We begin our reflection on Chapters in the Franciscan Tradition with a small clarification of the word that Francis of Assisi used: “What does capitulum mean?”
Since the 8th century monks, after Prime, gathered to listen to the reading of a “chapter” (capitulum) of the Rule of St. Benedict. Bit by bit, the meeting itself came to be called “the chapter,” and the room where it was held, “the chapter room.” In monasteries there were “chapters” of two types:
1) The first was for Consultation: the abbot asked the advice of the community on some issue;
2) The second was for Formation: the abbot commented on the reading from the Rule.
The “General Chapter” was established by the Cistercians in 1195. All the abbots met each year at Cîteaux (France).
In November 1215, the Fourth Lateran Council, that Francis attended, decided that religious orders must celebrate chapters periodically, as a means for reform of religious life, following the example of the Cistercians:
In every ecclesiastical province there shall be held every three years, saving the right of the diocesan ordinaries, a general chapter of abbots and of priors having no abbots, who have not been accustomed to celebrate such chapters.
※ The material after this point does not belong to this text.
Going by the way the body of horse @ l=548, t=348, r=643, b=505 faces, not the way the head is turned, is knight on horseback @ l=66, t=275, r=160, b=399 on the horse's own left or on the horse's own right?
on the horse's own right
This shall be held in a monastery best adapted to this purpose and shall be attended by all who are not canonically impeded, with this restriction, however, that no one bring with him more than six horses and eight persons. In inaugurating this new arrangement, let two neighboring abbots of the Cistercian order be invited to give them counsel and opportune assistance, since among them the celebration of such chapters is of long standing. These two Cistercians shall without hindrance choose from those present two whom they consider the most competent, and these four shall preside over the entire chapter, so that no one of these four may assume the authority of leadership; should it become expedient, they may be changed by prudent deliberation. Such a chapter shall be celebrated for several consecutive days according the custom of the Cistercian order. During its deliberations careful attention is to be given to the reform of the order and to regular observance, and what has been enacted with the approval of the four shall be observed inviolably by all, excuses, contradictions, and appeals to the contrary notwithstanding. In each of these chapters the place for the holding of the following one is to be determined. All those in attendance, even if for want of room many must occupy other houses, must live the vita communis and bear proportionately all common expenses. In the same chapter religious and prudent persons should be appointed who, in our name, shall visit every abbey in the province, not only of monks but also of nuns, according to a form prescribed for them, correcting and reforming those things that need correction and reform….
(Lateran Council IV, canon 12)
Francis and his early companions began regular meetings for mutual encouragement and support, admonition and correction early in their life together. Each of these would later be called capitulum (“chapter”) after the example of the Cistercians.